Being Santa Claus Isn’t Always Easy, Unless You Believe
by R.L. Briggs
Speaking from past experience, one of the best things that can happen when you are playing Santa Claus is to get those baggy pants off, the whiskers out of your mouth and those phony bootees off your shoes.
Nobody helps. Everyone else is too busy tearing open Christmas packages, strewing tissue paper and colored wrappings around the Christmas tree. Santa struggles on unaided.
He wrenches rib muscles, gets charlie horses, he spits angel hair from his beard, sweats and swears, he wrestles himself from the bright red Santa suit like Jacob and the Archangel. He is accompanied by cries of delight from the recipients of all this Christmas loot who have left him to this fate.
Believe me, I know.
If you think it is any fun to prance around like an overstuffed laundry bag, being JOLLY while giving out with the HO, HO, HO’s, with a mouth full of artificial whiskers in a home-made snow storm breathing in cedar pollen, then you have another think coming.
The thing for you to do is volunteer this Christmas, I can book you solid and write your material for you.
“Have you been a good little girl? Heh, heh, heh.” What an approach.
And yet when we get right down to it, Santa Claus is the only surviving relic of a time gone by, when we all believed that the better we were, the greater our rewards would be.
Santa Claus never needs to be modernized, Santa Claus needs to be unchanging. He needs to wear the baggy pants that are always in danger of falling down, he needs the long white beard that is always getting into his mouth, he needs to give out the jolly HO, HO, HO to every fresh faced, smiling child that he holds on his lap. Of course a bag full of presents goes without saying.
Once in years past I took over for a friend who played Santa every year for a bunch of neighborhood kids and had fallen ill just about the 24th of December.
One of the ladies had rented a Santa Claus costume that would have fit Doc Holliday, if Holliday would have went for such foolishness as dressing up as an overweight Christmas cherub and spitting out Ho, Ho, HO’s to a gang of neighborhood kids. The costume was put together with rubber bands, no buttons, no zippers, no fasteners of any kind.
I put the costume on and retreated to a bathroom. Through the halfway opened door I could hear one of the neighborhood ladies telling the children that the happiest people in the world are the ones that didn’t have anything. That bothered me because I had a whole bag of presents to give out to the children.

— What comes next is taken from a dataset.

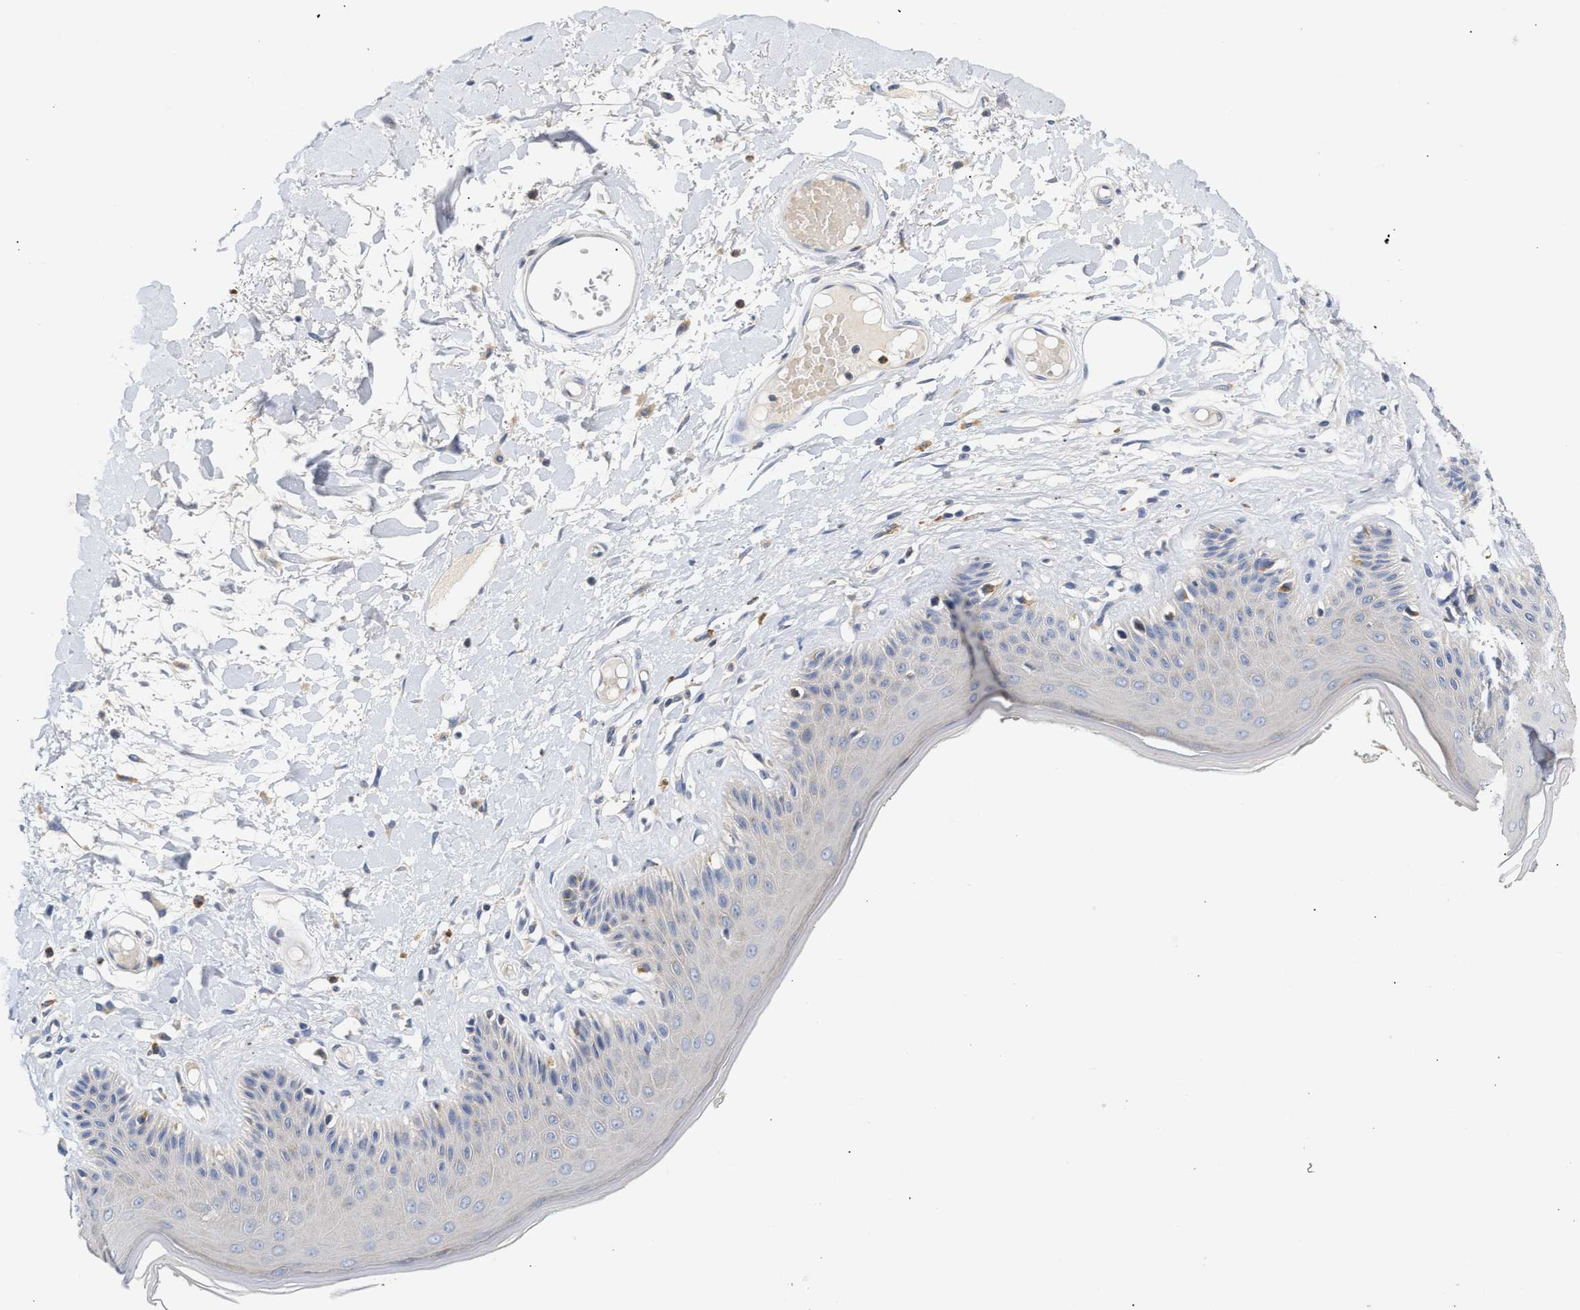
{"staining": {"intensity": "moderate", "quantity": "25%-75%", "location": "cytoplasmic/membranous"}, "tissue": "skin", "cell_type": "Epidermal cells", "image_type": "normal", "snomed": [{"axis": "morphology", "description": "Normal tissue, NOS"}, {"axis": "topography", "description": "Vulva"}], "caption": "Human skin stained for a protein (brown) demonstrates moderate cytoplasmic/membranous positive expression in about 25%-75% of epidermal cells.", "gene": "TRIM50", "patient": {"sex": "female", "age": 73}}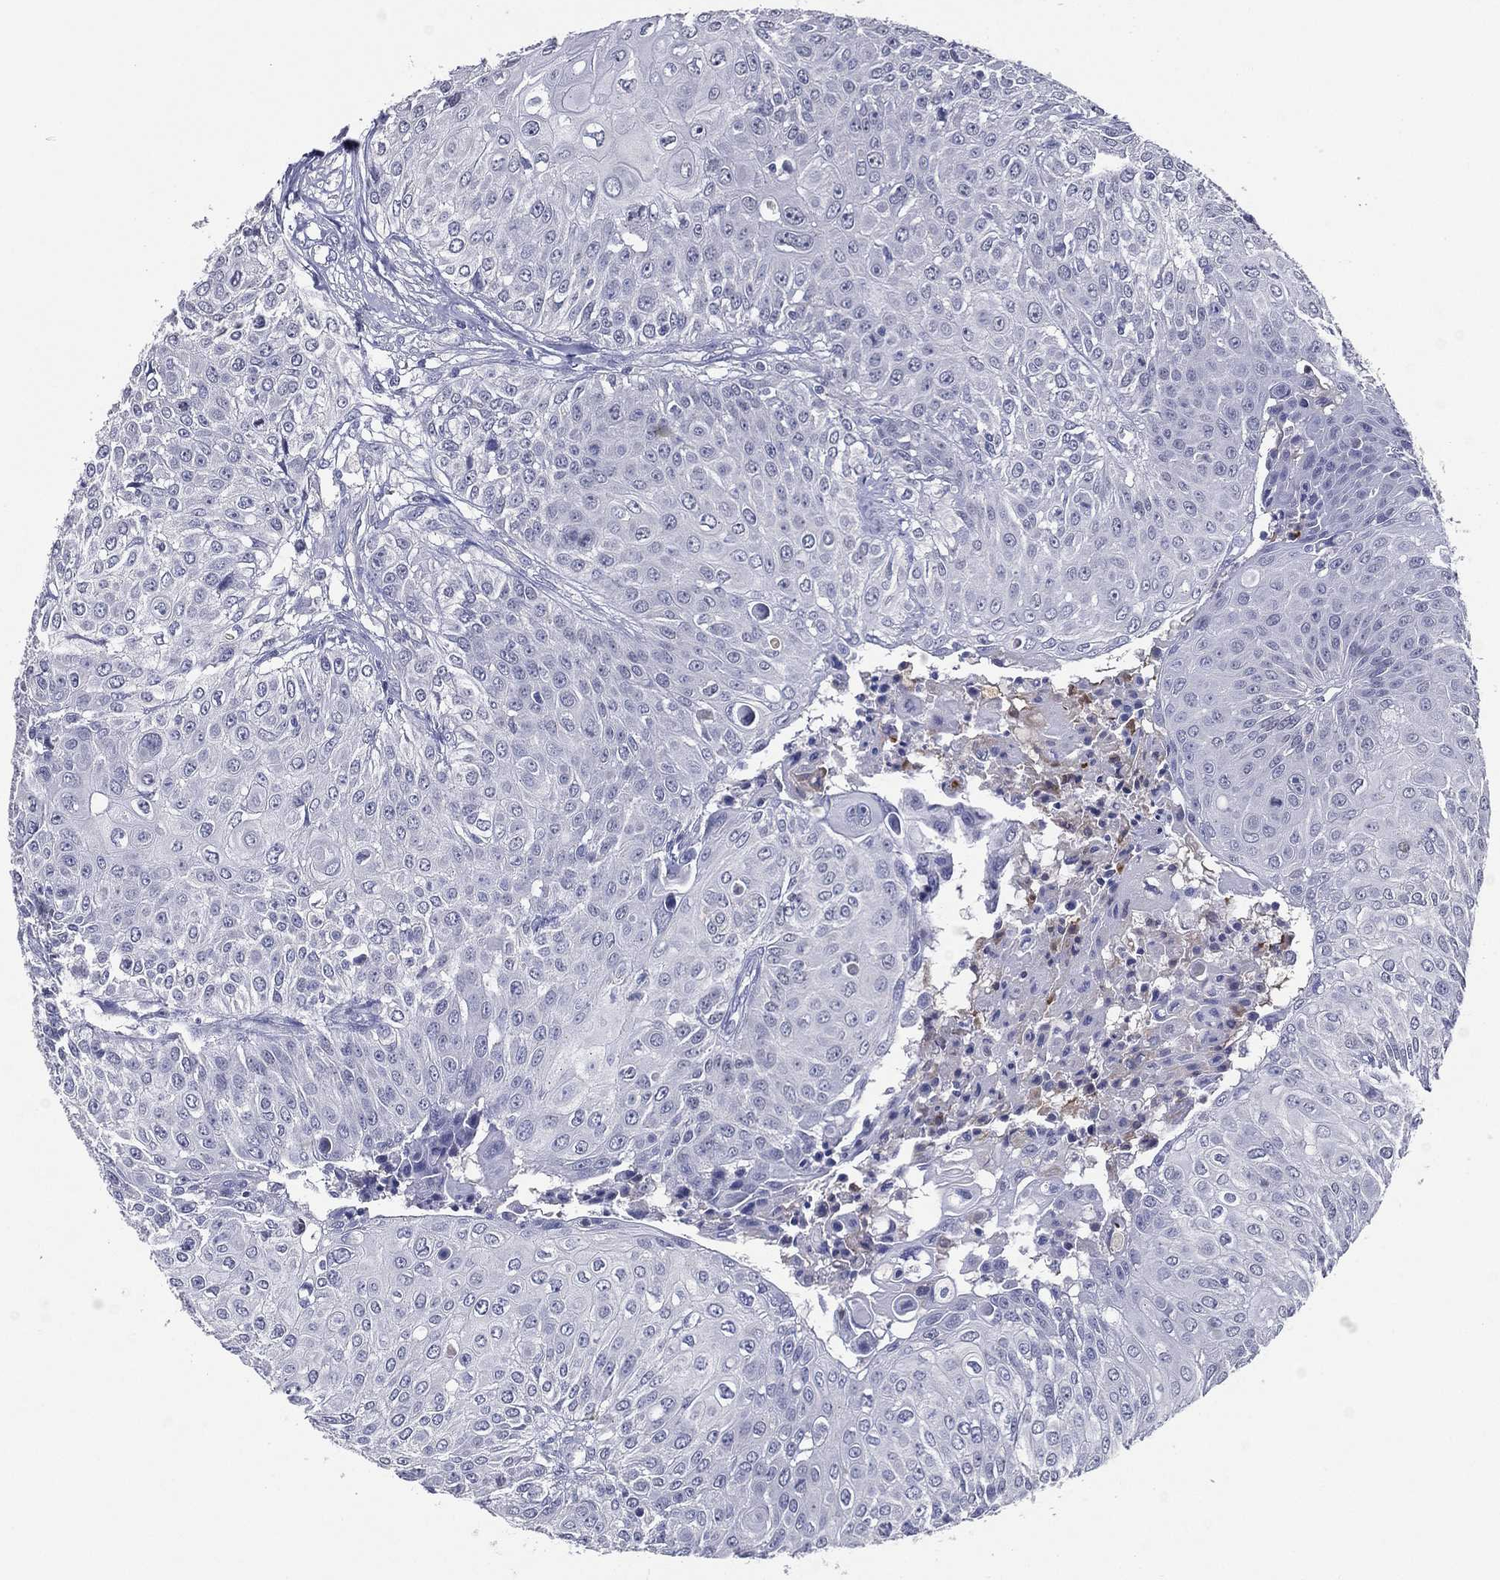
{"staining": {"intensity": "moderate", "quantity": "<25%", "location": "nuclear"}, "tissue": "urothelial cancer", "cell_type": "Tumor cells", "image_type": "cancer", "snomed": [{"axis": "morphology", "description": "Urothelial carcinoma, High grade"}, {"axis": "topography", "description": "Urinary bladder"}], "caption": "Human urothelial carcinoma (high-grade) stained with a protein marker reveals moderate staining in tumor cells.", "gene": "TFAP2A", "patient": {"sex": "female", "age": 79}}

I had began to sweat because I had put the costume on too soon, and I had to wait many minutes while the children sang a few carols. Outside, a blizzard was blowing, but inside the central heat was going full blast.
The Santa mask didn’t fit, one of the eyeholes kept slipping down so all I could see was the bathroom floor and a view of my pseudo Santa boots.
When the lady chairperson came to summon me, I was trying to hoist the red trousers to a more respectable altitude, and the wide black patent leather belt had become entangled with the flushing mechanism on the commode. In the excitement of the moment I grabbed the wrong bag and was about to distribute a bag of dirty laundry instead of the presents.
But, like a true champion, I emerged from the bathroom emitting a series of HO, HO, HO’s and have you been a good little boy/girl, when my own personal Wranglers I was wearing under the Santa suit and which I wore for safety sake, let go and split right down the middle.
When this ordeal was over I retreated to the bathroom and clambered from the costume as best and as fast as I could. I was remembering back to the time when there was only one Santa Claus. He wasn’t on every street corner as he is today. He came to Briggs, Oklahoma and we were all glad to see him. Young and old alike, it made no difference if sometimes he left more than he did at others. he was the one and only.
And I don’t remember him bouncing around saying HO, HO, HO. Maybe that was the time when Christmas came out of the Bible, and we all believed.